If anyone knows of any others for sale or in production, please post in this thread and I will do my best to update the list. Thank you.


----------



## sathomasga

Erika's Originals MN


----------



## iehrenwald

I hope that the various companies will eventually restock for those of us that missed out on the first wave of straps.


----------



## Deity42

I understand there's probably some challenges with getting suppliers to gear up this quickly, but I would hope these are not limited production items.
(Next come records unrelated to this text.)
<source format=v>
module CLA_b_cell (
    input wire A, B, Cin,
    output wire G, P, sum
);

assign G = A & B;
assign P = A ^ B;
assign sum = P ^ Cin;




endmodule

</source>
I didn't get in right away because of a few reasons, but would like the option in the future.


----------



## howards4th

I ordered back in March. 
They Just started shipping last week. Mine came in mail today.






__





SMC Strap Mill Canada


A Canadian company providing quality NATO and leather watch straps at affordable prices.




www.strapmillcanada.com












Good quality, nice colors. 
*100% of the proceeds will be donated to the Canadian Red Cross Ukraine Humanitarian Crisis Appeal*


----------



## johncomer

Looks great, I’m also waiting on my 20 and 22mm SMC Ukraine NATO.


----------



## Cosmodromedary

Thanks for creating the thread, I think this is a nice way of showing support.
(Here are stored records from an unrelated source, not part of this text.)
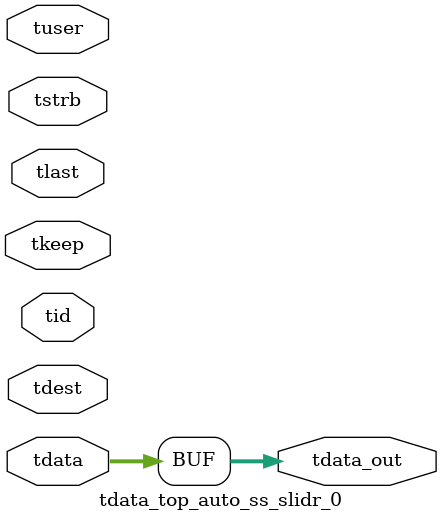
<source format=v>


`timescale 1ps/1ps

module tdata_top_auto_ss_slidr_0 #
(
parameter C_S_AXIS_TDATA_WIDTH = 32,
parameter C_S_AXIS_TUSER_WIDTH = 0,
parameter C_S_AXIS_TID_WIDTH   = 0,
parameter C_S_AXIS_TDEST_WIDTH = 0,
parameter C_M_AXIS_TDATA_WIDTH = 32
)
(
input  [(C_S_AXIS_TDATA_WIDTH == 0 ? 1 : C_S_AXIS_TDATA_WIDTH)-1:0     ] tdata,
input  [(C_S_AXIS_TUSER_WIDTH == 0 ? 1 : C_S_AXIS_TUSER_WIDTH)-1:0     ] tuser,
input  [(C_S_AXIS_TID_WIDTH   == 0 ? 1 : C_S_AXIS_TID_WIDTH)-1:0       ] tid,
input  [(C_S_AXIS_TDEST_WIDTH == 0 ? 1 : C_S_AXIS_TDEST_WIDTH)-1:0     ] tdest,
input  [(C_S_AXIS_TDATA_WIDTH/8)-1:0 ] tkeep,
input  [(C_S_AXIS_TDATA_WIDTH/8)-1:0 ] tstrb,
input                                                                    tlast,
output [C_M_AXIS_TDATA_WIDTH-1:0] tdata_out
);

assign tdata_out = {tdata[31:0]};

endmodule


</source>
I ordered the 22mm SMC because that and the Erika's seem to be the only options still available right now. I too am hoping for some restocks in the near future!


----------



## StufflerMike

SMC is in










More pics on the SMC thread


----------



## Chuck Gladfelter

I got mine from cheapestnatostraps. The money from them goes to Ukraine 🇺🇦 relief.


----------



## VaEagle

When I ordered this special Ukraine charitable edition NATO strap from The Strap Tailor several weeks ago, I wondered whether Ukraine would still be standing as an independent, democratic nation by the time the strap arrived. Despite a brutal assault by a country 10 times its size, the Ukrainian people are still fighting back. Kudos to them! I am humbled by their bravery. And thank you to The Strap Tailor, like so many others, for stepping up to support Ukraine.


----------



## utzelu

VaEagle said:


> When I ordered this special Ukraine charitable edition NATO strap from The Strap Tailor several weeks ago, I wondered whether Ukraine would still be standing as an independent, democratic nation by the time the strap arrived. Despite a brutal assault by a country 10 times its size, the Ukrainian people are still fighting back. Kudos to them! I am humbled by their bravery. And thank you to The Strap Tailor, like so many others, for stepping up to support Ukraine.
> 
> View attachment 16622121


How do you like the strap so far? I got one myself and while it looks very good and quality, comfort wise is appalling. The strap is so stiff that it doesn’t conform to the wrist properly. I am not sure if it gives up with time. With other, cheaper NATO straps, you can’t really tell they’re made of plastic, but with this one you can and even feel like plastic.


----------



## VaEagle

I'd say the quality of the strap is middle of the pack. I've had some NATOs that feel thick, yet soft and flexible (those are the best) and others that feel thin and hard and almost cut you (obviously the worst). This one is pretty stiff, but I appreciate the thickness. Like I said, I've had worse.


----------



## utzelu

Yeah, I like thick NATO straps but soft and flexible. The best one I experienced is the OEM one on my Hamilton Paneurop. Thick yet so flexible and comfortable.

I am hoping that the Strap Tailor one will give in after some time.


----------